After dinner, Charlie and my friend’s little girl sat at the table watching Madagascar on a laptop computer, and eating chocolate cake with teaspoons. My friend and I sat on the couch and she showed me the first episode of Glee.

Walking home through the almost full moonlight, I had the mad happiness of a perfect barbecue, red wine, chocolate, and a new tv show that I already loved, deeply loved, all those episodes stretched before me.
I looked it up on Amazon as soon as I got home, so I could order it.


Just before I fell asleep, I remembered the day when a window fell on my hand. I was thirteen, and it was afternoon rollcall. Something snapped in the window and it came hurtling down onto my hand. Nobody saw. I turned around expecting a shocked hush then a rush of exclamations, but nobody saw except Carolyn. I looked at her. She looked back at me. Carolyn had a wide gap between her two front teeth, and it was her job to be mean to me. For the whole year, she’d been mean to me. She was always referring to the braces on my teeth, and narrowing her eyes at my hair.
But this day, she moved towards me and said, ‘Are you okay?’

I was so moved by this. I decided I would dedicate a book to her one day. To the girl with the gap between her two front teeth, because she asked if I was okay. I thought that would be more poetic than just To Carolyn.

I don’t think I will though. Dedicate a book to her. It’s good that she chose not to scowl or call me Braceface at that moment, but actually, when a window crash lands onto somebody’s hand, it’s just common courtesy to ask if they’re okay.

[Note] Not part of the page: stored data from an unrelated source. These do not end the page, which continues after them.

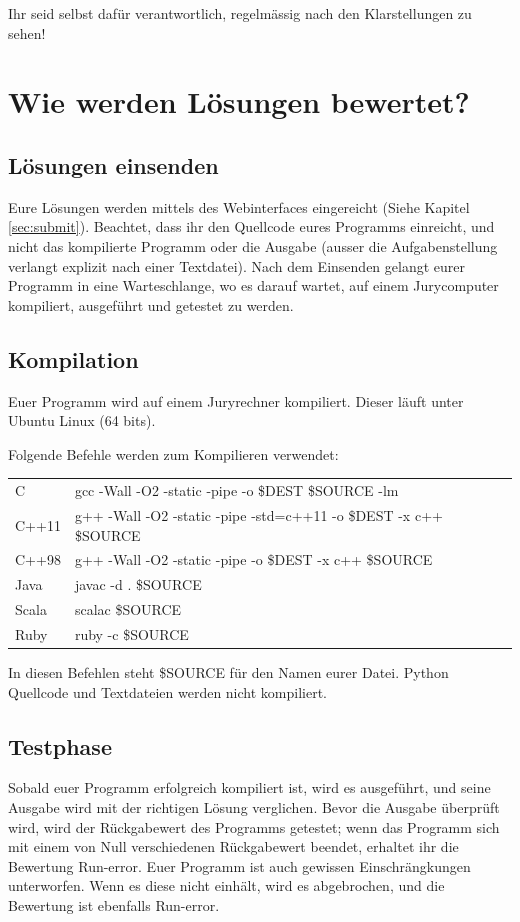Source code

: Ihr seid selbst dafür verantwortlich, regelmässig nach den Klarstellungen zu
sehen!

\section[Bewertung]{Wie werden Lösungen bewertet?}
\subsection{Lösungen einsenden}
Eure Lösungen werden mittels des Webinterfaces eingereicht (Siehe Kapitel
\ref{sec:submit}). Beachtet, dass ihr den Quellcode eures Programms einreicht,
und nicht das kompilierte Programm oder die Ausgabe (ausser die Aufgabenstellung
verlangt explizit nach einer Textdatei). Nach dem Einsenden gelangt
eurer Programm in eine Warteschlange, wo es darauf wartet, auf einem
Jurycomputer kompiliert, ausgeführt und getestet zu werden.

\subsection{Kompilation}
Euer Programm wird auf einem Juryrechner kompiliert. Dieser läuft unter Ubuntu
Linux (64 bits).

Folgende Befehle werden zum Kompilieren verwendet:
\begin{center}
\begin{tabular}{l|p{14cm}}
C&
gcc -Wall -O2 -static -pipe -o \$DEST \$SOURCE -lm \\
C++11&
g++ -Wall -O2 -static -pipe -std=c++11 -o \$DEST -x c++ \$SOURCE \\
C++98&
g++ -Wall -O2 -static -pipe -o \$DEST -x c++ \$SOURCE \\
Java&
javac -d . \$SOURCE \\
Scala&
scalac \$SOURCE \\
Ruby&
ruby -c \$SOURCE \\
\end{tabular}
\end{center}
In diesen Befehlen steht \$SOURCE für den Namen eurer Datei.
Python Quellcode und Textdateien werden nicht kompiliert.

\subsection{Testphase}
Sobald euer Programm erfolgreich kompiliert ist, wird es ausgeführt, und seine
Ausgabe wird mit der richtigen Lösung verglichen. Bevor die Ausgabe überprüft
wird, wird der Rückgabewert des Programms getestet; wenn das Programm sich mit
einem von Null verschiedenen Rückgabewert beendet, erhaltet ihr die Bewertung
\glqq Run-error\grqq{}. Euer Programm ist auch gewissen Einschrängkungen
unterworfen. Wenn es diese nicht einhält, wird es abgebrochen, und die Bewertung
ist ebenfalls \glqq Run-error\grqq{}.

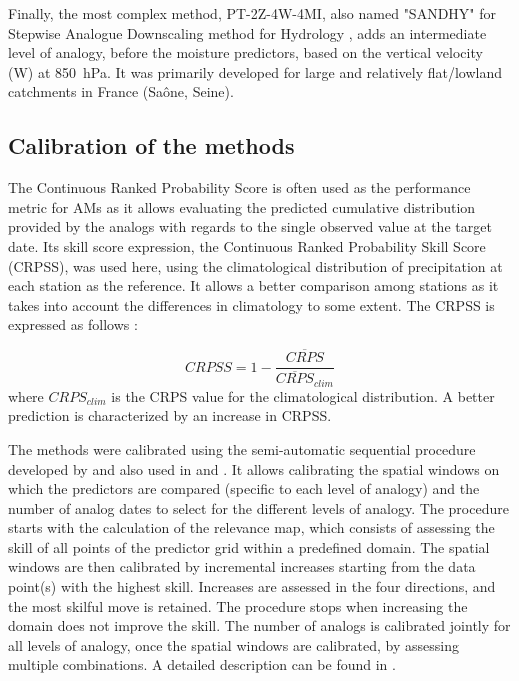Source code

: \documentclass[alpha-refs]{wiley-article}
\begin{document}
Finally, the most complex method, PT-2Z-4W-4MI, also named "SANDHY" for Stepwise Analogue Downscaling method for Hydrology \citep{BenDaoud2016, Caillouet2016}, adds an intermediate level of analogy, before the moisture predictors, based on the vertical velocity (W) at 850~hPa. It was primarily developed for large and relatively flat/lowland catchments in France (Sa\^{o}ne, Seine).


\subsection{Calibration of the methods} %
\label{sec:calibration}

The Continuous Ranked Probability Score \citep[CRPS,][]{Brown1974, Matheson1976, Hersbach2000} is often used as the performance metric for AMs as it allows evaluating the predicted cumulative distribution provided by the analogs with regards to the single observed value at the target date. Its skill score expression, the Continuous Ranked Probability Skill Score (CRPSS), was used here, using the climatological distribution of precipitation at each station as the reference. It allows a better comparison among stations as it takes into account the differences in climatology to some extent. The CRPSS is expressed as follows \citep{Bradley2011}:

\begin{equation}
	\label{eq:CRPSS}
	CRPSS = 1-\frac{\overline{CRPS}}{\overline{CRPS}_{clim}}
\end{equation}
where $CRPS_{clim}$ is the CRPS value for the climatological distribution. A better prediction is characterized by an increase in CRPSS.

The methods were calibrated using the semi-automatic sequential procedure developed by \citet{Bontron2004} and also used in \citet{Radanovics2013} and \citet{BenDaoud2016}. It allows calibrating the spatial windows on which the predictors are compared (specific to each level of analogy) and the number of analog dates to select for the different levels of analogy. The procedure starts with the calculation of the relevance map, which consists of assessing the skill of all points of the predictor grid within a predefined domain. The spatial windows are then calibrated by incremental increases starting from the data point(s) with the highest skill. Increases are assessed in the four directions, and the most skilful move is retained. The procedure stops when increasing the domain does not improve the skill. The number of analogs is calibrated jointly for all levels of analogy, once the spatial windows are calibrated, by assessing multiple combinations. A detailed description can be found in \citet{Horton2019}. 
\end{document}
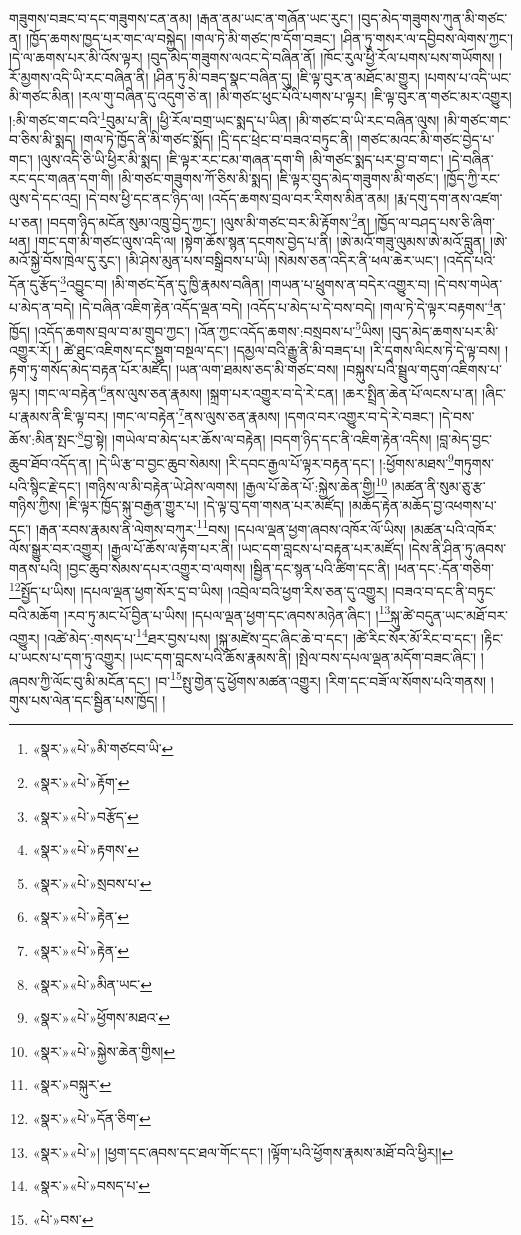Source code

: \documentclass[12pt,a4paper]{book}
\begin{document}
གཟུགས་བཟང་བ་དང་གཟུགས་ངན་ནམ། །རྒན་ནམ་ཡང་ན་གཞོན་ཡང་རུང་། །བུད་མེད་གཟུགས་ཀུན་མི་གཙང་ན། །ཁྱོད་ཆགས་ཁྱད་པར་གང་ལ་བསྐྱེད། །གལ་ཏེ་མི་གཙང་ཁ་དོག་བཟང་། །ཤིན་ཏུ་གསར་ལ་དབྱིབས་ལེགས་ཀྱང་། །དེ་ལ་ཆགས་པར་མི་འོས་ལྟར། །བུད་མེད་གཟུགས་ལའང་དེ་བཞིན་ནོ། །ཁོང་རུལ་ཕྱི་རོལ་པགས་པས་གཡོགས། །རོ་མྱགས་འདི་ཡི་རང་བཞིན་ནི། །ཤིན་ཏུ་མི་བཟད་སྣང་བཞིན་དུ། །ཇི་ལྟ་བུར་ན་མཐོང་མ་གྱུར། །པགས་པ་འདི་ཡང་མི་གཙང་མིན། །རལ་གུ་བཞིན་དུ་འདུག་ཅེ་ན། །མི་གཙང་ཕུང་པོའི་པགས་པ་ལྟར། །ཇི་ལྟ་བུར་ན་གཙང་མར་འགྱུར། །:མི་གཙང་གང་བའི་\footnote{«སྣར་»«པེ་»མི་གཙངབ་ཡི་}བུམ་པ་ནི། །ཕྱི་རོལ་བགྲ་ཡང་སྨད་པ་ཡིན། །མི་གཙང་བ་ཡི་རང་བཞིན་ལུས། །མི་གཙང་གང་བ་ཅིས་མི་སྨད། །གལ་ཏེ་ཁྱོད་ནི་མི་གཙང་སྨོད། །དྲི་དང་ཕྲེང་བ་བཟའ་བཏུང་ནི། །གཙང་མའང་མི་གཙང་བྱེད་པ་གང་། །ལུས་འདི་ཅི་ཡི་ཕྱིར་མི་སྨད། །ཇི་ལྟར་རང་ངམ་གཞན་དག་གི །མི་གཙང་སྨད་པར་བྱ་བ་གང་། །དེ་བཞིན་རང་དང་གཞན་དག་གི། །མི་གཙང་གཟུགས་ཀོ་ཅིས་མི་སྨད། །ཇི་ལྟར་བུད་མེད་གཟུགས་མི་གཙང་། །ཁྱོད་ཀྱི་རང་ལུས་དེ་དང་འདྲ། །དེ་བས་ཕྱི་དང་ནང་ཉིད་ལ། །འདོད་ཆགས་བྲལ་བར་རིགས་མིན་ནམ། །རྨ་དགུ་དག་ནས་འཛག་པ་ཅན། །བདག་ཉིད་མངོན་སུམ་འཁྲུ་བྱེད་ཀྱང་། །ལུས་མི་གཙང་བར་མི་རྟོགས་\footnote{«སྣར་»«པེ་»རྟོག་}ན། །ཁྱོད་ལ་བཤད་པས་ཅི་ཞིག་ཕན། །གང་དག་མི་གཙང་ལུས་འདི་ལ། །སྟེག་ཆོས་སྙན་དངགས་བྱེད་པ་ནི། །ཨེ་མའོ་གཟུ་ལུམས་ཨེ་མའོ་བླུན། །ཨེ་མའོ་སྐྱེ་བོས་ཁྲེལ་དུ་རུང་། །མི་ཤེས་མུན་པས་བསྒྲིབས་པ་ཡི། །སེམས་ཅན་འདིར་ནི་ཕལ་ཆེར་ཡང་། །འདོད་པའི་དོན་དུ་རྩོད་\footnote{«སྣར་»«པེ་»བརྩོད་}འབྱུང་བ། །མི་གཙང་དོན་དུ་ཁྱི་རྣམས་བཞིན། །གཡན་པ་ཕྲུགས་ན་བདེར་འགྱུར་བ། །དེ་བས་གཡེན་པ་མེད་ན་བདེ། །དེ་བཞིན་འཇིག་རྟེན་འདོད་ལྡན་བདེ། །འདོད་པ་མེད་པ་དེ་བས་བདེ། །གལ་ཏེ་དེ་ལྟར་བརྟགས་\footnote{«སྣར་»«པེ་»རྟགས་}ན་ཁྱོད། །འདོད་ཆགས་བྲལ་བ་མ་གྲུབ་ཀྱང་། །འོན་ཀྱང་འདོད་ཆགས་:བསྲབས་པ་\footnote{«སྣར་»«པེ་»སྲབས་པ་}ཡིས། །བུད་མེད་ཆགས་པར་མི་འགྱུར་རོ། །
ཚེ་ཐུང་འཇིགས་དང་སྡུག་བསྔལ་དང་། །དམྱལ་བའི་རྒྱུ་ནི་མི་བཟད་པ། །རི་དྭགས་ལིངས་ཏེ་དེ་ལྟ་བས། །རྟག་ཏུ་གསོད་མེད་བརྟན་པོར་མཛོད། །ཡན་ལག་ཐམས་ཅད་མི་གཙང་བས། །བསྐུས་པའི་སྦྲུལ་གདུག་འཇིགས་པ་ལྟར། །གང་ལ་བརྟེན་\footnote{«སྣར་»«པེ་»རྟེན་}ནས་ལུས་ཅན་རྣམས། །སྐྲག་པར་འགྱུར་བ་དེ་རེ་ངན། །ཆར་སྤྲིན་ཆེན་པོ་ལངས་པ་ན། །ཞིང་པ་རྣམས་ནི་ཇི་ལྟ་བར། །གང་ལ་བརྟེན་\footnote{«སྣར་»«པེ་»རྟེན་}ནས་ལུས་ཅན་རྣམས། །དགའ་བར་འགྱུར་བ་དེ་རེ་བཟང་། །དེ་བས་ཆོས་:མིན་སྤང་\footnote{«སྣར་»«པེ་»མིན་ཡང་}བྱ་སྟེ། །གཡེལ་བ་མེད་པར་ཆོས་ལ་བརྟེན། །བདག་ཉིད་དང་ནི་འཇིག་རྟེན་འདིས། །བླ་མེད་བྱང་ཆུབ་ཐོབ་འདོད་ན། །དེ་ཡི་རྩ་བ་བྱང་ཆུབ་སེམས། །རི་དབང་རྒྱལ་པོ་ལྟར་བརྟན་དང་། །:ཕྱོགས་མཐས་\footnote{«སྣར་»«པེ་»ཕྱོགས་མཐའ་}གཏུགས་པའི་སྙིང་རྗེ་དང་། །གཉིས་ལ་མི་བརྟེན་ཡེ་ཤེས་ལགས། །རྒྱལ་པོ་ཆེན་པོ་:སྐྱེས་ཆེན་གྱི།\footnote{«སྣར་»«པེ་»སྐྱེས་ཆེན་གྱིས།} །མཚན་ནི་སུམ་ཅུ་རྩ་གཉིས་ཀྱིས། །ཇི་ལྟར་ཁྱོད་སྐུ་བརྒྱན་གྱུར་པ། །དེ་ལྟ་བུ་དག་གསན་པར་མཛོད། །མཆོད་རྟེན་མཆོད་བྱ་འཕགས་པ་དང་། །རྒན་རབས་རྣམས་ནི་ལེགས་བཀུར་\footnote{«སྣར་»བསྐུར་}བས། །དཔལ་ལྡན་ཕྱག་ཞབས་འཁོར་ལོ་ཡིས། །མཚན་པའི་འཁོར་ལོས་སྒྱུར་བར་འགྱུར། །རྒྱལ་པོ་ཆོས་ལ་རྟག་པར་ནི། །ཡང་དག་བླངས་པ་བརྟན་པར་མཛོད། །དེས་ནི་ཤིན་ཏུ་ཞབས་གནས་པའི། །བྱང་ཆུབ་སེམས་དཔར་འགྱུར་བ་ལགས། །སྦྱིན་དང་སྙན་པའི་ཚིག་དང་ནི། །ཕན་དང་:དོན་གཅིག་\footnote{«སྣར་»«པེ་»དོན་ཅིག་}སྤྱོད་པ་ཡིས། །དཔལ་ལྡན་ཕྱག་སོར་དྲ་བ་ཡིས། །འབྲེལ་བའི་ཕྱག་རིས་ཅན་དུ་འགྱུར། །བཟའ་བ་དང་ནི་བཏུང་བའི་མཆོག །རབ་ཏུ་མང་པོ་བྱིན་པ་ཡིས། །དཔལ་ལྡན་ཕྱག་དང་ཞབས་མཉེན་ཞིང་། །\footnote{«སྣར་»«པེ་»། །ཕྱག་དང་ཞབས་དང་ཐལ་གོང་དང་། །ལྟོག་པའི་ཕྱོགས་རྣམས་མཐོ་བའི་ཕྱིར།།}སྐུ་ཚེ་བདུན་ཡང་མཐོ་བར་འགྱུར། །འཚེ་མེད་:གསད་པ་\footnote{«སྣར་»«པེ་»བསད་པ་}ཐར་བྱས་པས། །སྐུ་མཛེས་དྲང་ཞིང་ཆེ་བ་དང་། །ཚེ་རིང་སོར་མོ་རིང་བ་དང་། །རྟིང་པ་ཡངས་པ་དག་ཏུ་འགྱུར། །ཡང་དག་བླངས་པའི་ཆོས་རྣམས་ནི། །སྤེལ་བས་དཔལ་ལྡན་མདོག་བཟང་ཞིང་། །ཞབས་ཀྱི་ལོང་བུ་མི་མངོན་དང་། །བ་\footnote{«པེ་»བས་}སྤུ་གྱེན་དུ་ཕྱོགས་མཚན་འགྱུར། །རིག་དང་བཟོ་ལ་སོགས་པའི་གནས། །གུས་པས་ལེན་དང་སྦྱིན་པས་ཁྱོད། །
\end{document}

I fell asleep and dreamed that I accidentally joined a Canadian political party. I had to participate in a debate. My team mate was going to do a humorous skit, where he hooked a pair of sunglasses over the front of his shirt, and then said, ‘Wait a minute! I thought this was a tie!’ It was going to be pretty funny. But I had to do a speech. ‘I want to tell you something,’ I said into the microphone. ‘Once – once, I read some legislation, and I did not understand it.’ I paused for dramatic effect. ‘But then an expert explained it to me … and I did.’ There was breathless silence in the stadium. ‘And that is why you should vote for me.’

I sat down again, without another word. There were gasps around me. Two men in oversized, crumpled suits gave me the thumbs-up signal.